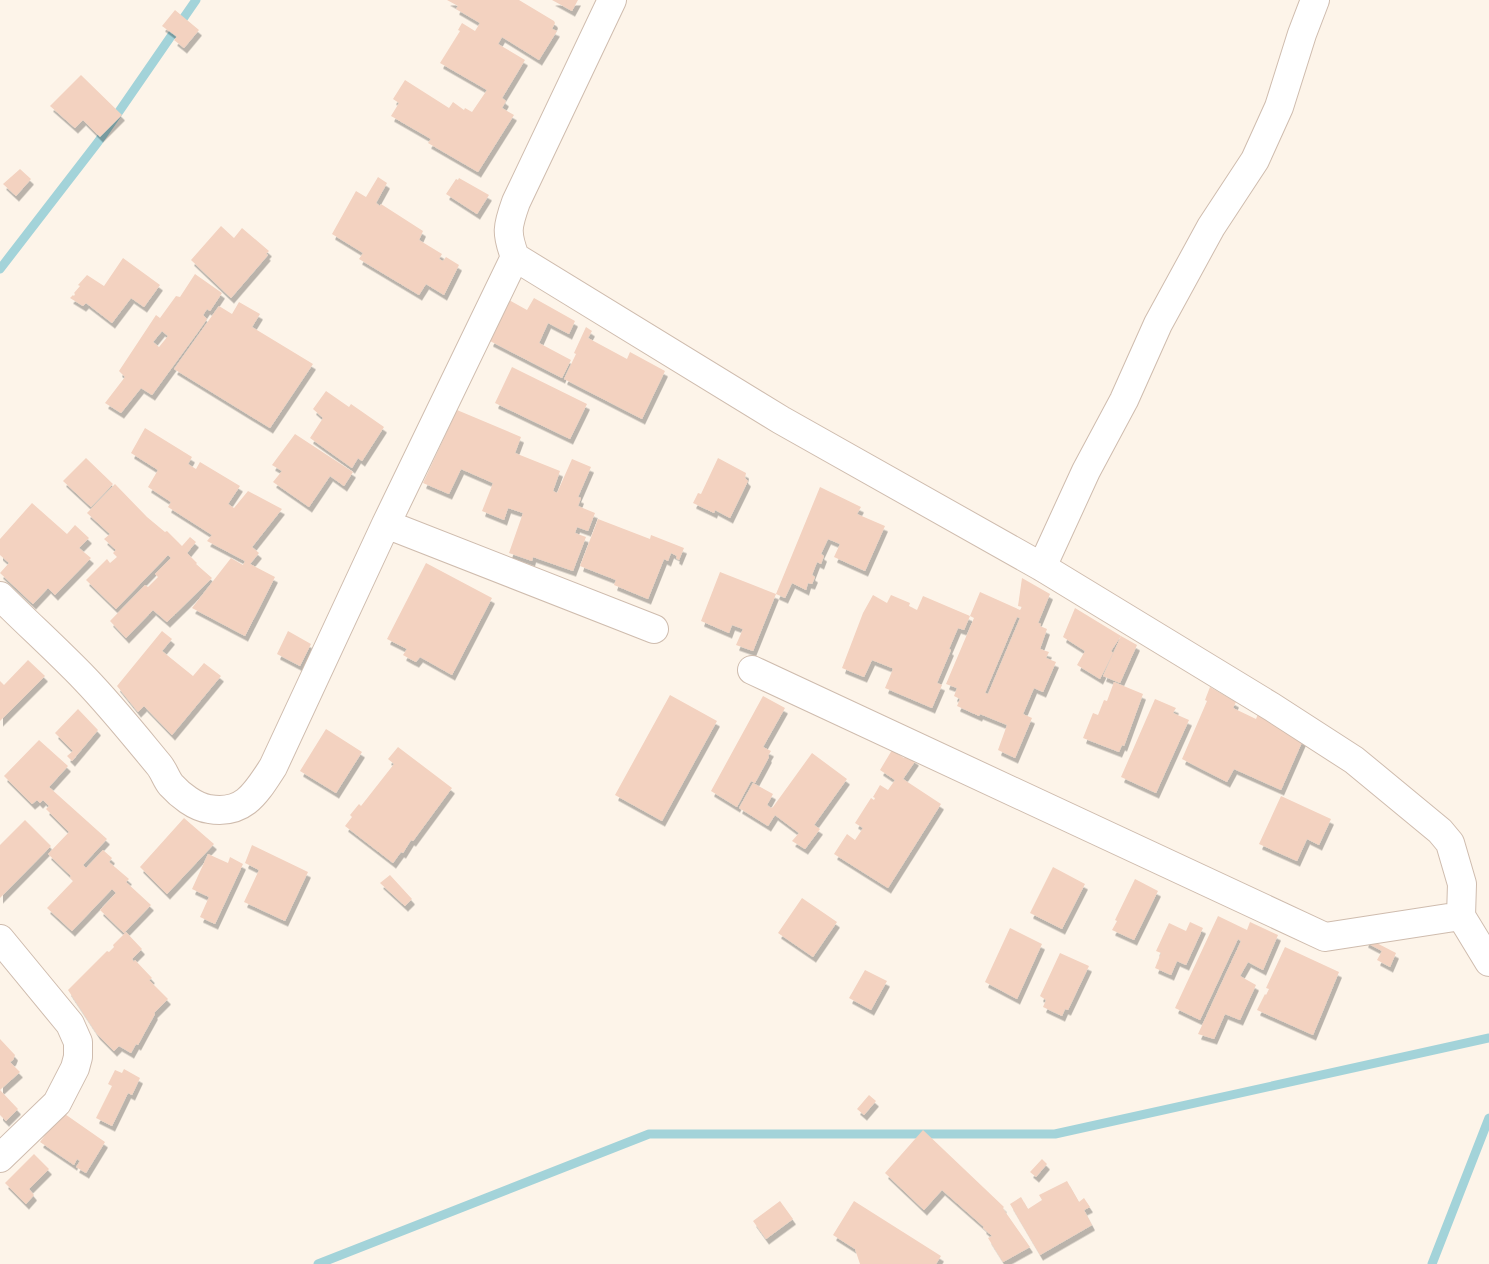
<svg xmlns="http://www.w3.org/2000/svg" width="1489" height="1264" viewBox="0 0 1489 1264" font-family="Barlow,sans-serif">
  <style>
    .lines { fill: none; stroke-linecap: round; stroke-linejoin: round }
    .stream { stroke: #a3d3d9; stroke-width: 9 }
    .building { fill: #f3d2c0; fill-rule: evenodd; filter: url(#shadow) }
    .street-casing { stroke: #cfbcae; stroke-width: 30 }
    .street { stroke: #fff; stroke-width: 28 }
  </style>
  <defs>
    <filter id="shadow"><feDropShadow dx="3" dy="5.5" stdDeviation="0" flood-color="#0004"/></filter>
  </defs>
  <rect width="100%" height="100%" fill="#fdf4e9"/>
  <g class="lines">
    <path class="stream" d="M0,269L98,142L196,0
      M318,1264L649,1134H1055L1489,1038
      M1432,1264L1489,1118"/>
  </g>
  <path class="building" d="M447,0H519L554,21L555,23L552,29L557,31L539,60L502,37L498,44L525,60L502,98L506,101L502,108L514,115L478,172L428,143L431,139L391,116L399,103L393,99L405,80L449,108L453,102L464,110L465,108L472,112L487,90L440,63L460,31L458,30L462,23L475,31L480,23L456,9L458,6Z
    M552,0H578L572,11Z
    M175,10L199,30L184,48L174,40L177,37L162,26Z
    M81,75L122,115L100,137L83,120L75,128L50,106Z
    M20,169L31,179L16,196L3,184Z
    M378,177L387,183L376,203L380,206L381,204L423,231L419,240L442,254L439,259L443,261L446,257L459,265L444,295L426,284L419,295L359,259L363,253L332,234L356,191L366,197Z
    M459,178L489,195L477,214L446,194L456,179L458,180Z
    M221,226L234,238L242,228L269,251L266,254L268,255L231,298L191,260Z
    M123,258L160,285L144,307L131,298L112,323L86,303L83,306L70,298L73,295L74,296L75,294L74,293L80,286L78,285L87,275L104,286Z
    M195,274L222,293L210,311L207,309L203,315L207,319L198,332L152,395L141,388L121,413L105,403L125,377L119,371L156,315L160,318L176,296L180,297ZM162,331L168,336L159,347L153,342Z
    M534,298L575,321L569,334L548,323L539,343L571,360L562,378L490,341L509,300L527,310Z
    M239,302L260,314L252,327L313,364L270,428L174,369L219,306L232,314Z
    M586,327L592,331L588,338L627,359L630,352L665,371L642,419L564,379L576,354L574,353Z
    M512,367L587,404L570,439L495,403Z
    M326,391L349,407L351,404L384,427L362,461L358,458L352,468L310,438L323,418L313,409Z
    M457,410L521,437L515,453L560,471L553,491L557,493L572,459L591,467L578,497L581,498L578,506L595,513L588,531L577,527L575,533L586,537L573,571L533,557L532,561L509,553L523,513L508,508L504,520L482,511L493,483L461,469L449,494L423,483Z
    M145,428L192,457L188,464L196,469L200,462L240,486L228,504L234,508L248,491L282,509L252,547L259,553L250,564L275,577L245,636L192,608L231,558L243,565L245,561L207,541L212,535L168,507L171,502L148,487L158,470L131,453Z
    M295,434L353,472L344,486L330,476L309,507L273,482L282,471L272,465Z
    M86,458L113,484L91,507L63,481Z
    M718,458L746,473L745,478L748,481L730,518L715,510L714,513L693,503L698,493L701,494Z
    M115,484L147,517L165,532L167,531L182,546L190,537L196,542L187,553L197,563L196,564L212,578L167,622L153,610L126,638L110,621L145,585L148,587L158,577L155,574L171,558L168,555L116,609L86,580L107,559L110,563L117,557L113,553L116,550L104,539L110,534L87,513Z
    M820,487L861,507L857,514L885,526L865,571L834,557L840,544L828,539L821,554L824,556L821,564L817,562L812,575L815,577L812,584L808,583L806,590L792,583L785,598L776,594L753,651L736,645L743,629L732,625L729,633L701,621L720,572L776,594Z
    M32,503L67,534L75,525L89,538L79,548L91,558L55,595L48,588L33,604L0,573L9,563L0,555V539Z
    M598,519L650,539L651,535L684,548L679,560L676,558L677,556L671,553L668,561L664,559L648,599L614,585L616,580L580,566Z
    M426,563L492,598L452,675L420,657L416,662L410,659L403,655L407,649L387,639Z
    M1022,578L1050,594L1038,623L1041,624L1040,626L1047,629L1040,649L1049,652L1046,658L1056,662L1043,692L1034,688L1023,714L1032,718L1015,758L998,750L1007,725L980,714L979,716L957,706L960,699L954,696L957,688L946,684L974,618L970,616L964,630L958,628L949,649L951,650L937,683L942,685L932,708L885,688L893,669L892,668L872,660L864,677L842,668L863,613L873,595L887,603L891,595L910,603L909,606L917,610L923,596L970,616L980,592L1020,610L1022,607L1018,606ZM1017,617L1020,618L988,694L985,693Z
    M1075,608L1121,636L1111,651L1113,653L1100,679L1077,665L1085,651L1063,637Z
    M162,631L172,639L162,651L193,676L204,663L221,676L172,735L144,706L138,712L117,686Z
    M288,631L311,644L300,666L277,654Z
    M1121,636L1137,645L1120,683L1103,676Z
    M28,660L45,676L0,721V681L4,685Z
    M1114,682L1143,694L1124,746L1122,745L1119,752L1083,738L1093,713L1098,715L1104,700L1107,701Z
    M1210,687L1236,702L1233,708L1256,719L1258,714L1303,740L1281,790L1234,769L1227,782L1182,759L1207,701L1205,700Z
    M670,695L717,721L662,821L615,795Z
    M763,696L785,708L763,747L771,751L768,756L769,757L755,783L751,781L737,807L711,791Z
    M1155,699L1176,708L1173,713L1189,720L1156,793L1121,777Z
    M78,709L98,730L72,761L67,756L73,751L55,733Z
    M326,729L362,752L336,793L300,771Z
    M39,740L68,766L49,787L107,839L83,865L86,868L103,850L112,858L109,862L129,879L126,882L151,905L124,933L100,910L116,893L112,889L72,931L47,908L73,881L70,878L71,876L48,854L69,832L46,809L49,806L43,800L40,803L37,800L32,804L4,776Z
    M398,747L452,788L413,841L411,840L403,853L401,852L393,863L345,826L352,817L350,815L359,804L361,806L394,764L388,759Z
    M892,750L904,758L907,754L916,760L903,779L941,804L888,888L834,854L847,834L855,840L863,828L855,823L871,798L874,800L875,798L873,797L880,785L888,790L895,780L880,770Z
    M812,753L847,779L814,825L820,829L805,849L792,841L799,833L775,815L768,826L739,808L753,783L773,794L767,805L771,808L773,807Z
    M1281,796L1331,819L1319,845L1307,839L1297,861L1259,844Z
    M184,818L214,844L167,894L140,867Z
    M25,820L51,846L0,898V845Z
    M252,845L308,872L285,921L244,902L259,870L245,863Z
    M208,854L228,863L230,857L243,864L215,924L200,917L209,897L192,889Z
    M1053,867L1085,884L1062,929L1030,913Z
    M390,875L412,899L405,906L380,883Z
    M1135,879L1158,891L1134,940L1112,930L1117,921L1115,920Z
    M802,898L837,922L813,957L778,933Z
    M1218,916L1247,930L1250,922L1278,935L1263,970L1248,962L1240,976L1256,985L1240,1020L1225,1014L1214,1039L1198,1034L1241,941L1238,939L1200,1020L1175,1008Z
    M1190,922L1203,928L1186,965L1177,961L1171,975L1155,968L1161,953L1156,951L1169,923L1186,931Z
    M1010,928L1042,944L1017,999L985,982Z
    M126,932L142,949L132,959L134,962L135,960L152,978L149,980L168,999L154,1013L155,1014L145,1032L138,1045L136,1044L131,1053L119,1046L114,1051L97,1034L68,990L107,951L109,952L114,947L113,945Z
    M1367,938L1396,953L1390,967L1377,960L1382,951L1365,942Z
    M1285,947L1339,972L1313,1035L1257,1010L1265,994L1266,995L1269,989L1266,988Z
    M1060,953L1089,966L1068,1010L1065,1009L1062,1016L1043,1007L1046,1000L1040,996Z
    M865,970L887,981L871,1010L849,998Z
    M0,1039L15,1055L13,1060L10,1062L20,1072L0,1090L18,1109L6,1121L0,1115Z
    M124,1069L140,1078L132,1095L128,1093L112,1126L96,1118L112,1086L108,1084L115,1070L122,1073Z
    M869,1095L876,1101L864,1115L857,1109Z
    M62,1112L105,1142L86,1173L76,1167L80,1161L77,1159L74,1165L40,1142Z
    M923,1130L1004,1207L1003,1208L1004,1210L1030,1247L1003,1262L988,1238L992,1236L983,1228L984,1227L942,1190L924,1210L885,1173Z
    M34,1154L49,1169L29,1189L34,1195L26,1204L5,1183Z
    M1042,1159L1047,1164L1036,1177L1030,1172Z
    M1067,1181L1079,1202L1084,1198L1090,1207L1084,1210L1092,1225L1040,1255L1010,1204L1021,1197L1028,1209L1042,1200L1039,1195Z
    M780,1201L793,1219L766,1239L753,1221Z
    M854,1201L941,1256L936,1264H860L855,1249L833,1235Z"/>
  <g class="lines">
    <g class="street-casing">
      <path id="street" d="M612,0L516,202C507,227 506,233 515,257L781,420L1042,567L1272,707L1354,760L1440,831L1450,843L1462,884L1461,916L1489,962
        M386,524L654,629
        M1042,567L1086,471L1124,400L1158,324L1211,227L1255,160L1279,107L1302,34L1315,0
        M0,596C28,624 57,650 85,679C111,706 135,736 159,765C164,771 166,779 171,785C180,795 195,807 209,809C244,815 256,793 273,767L386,524L515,257
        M752,670L1325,937L1461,916
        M0,939L70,1024L78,1042V1057L75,1068L57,1103L0,1158"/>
    </g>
    <use href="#street" class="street"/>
  </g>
</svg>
:::::
TASK STATEMENT: Wherever the word "fill" occurs in the data, copy that whole line.

EXERCISE RESULT:
    .lines { fill: none; stroke-linecap: round; stroke-linejoin: round }
    .building { fill: #f3d2c0; fill-rule: evenodd; filter: url(#shadow) }
  <rect width="100%" height="100%" fill="#fdf4e9"/>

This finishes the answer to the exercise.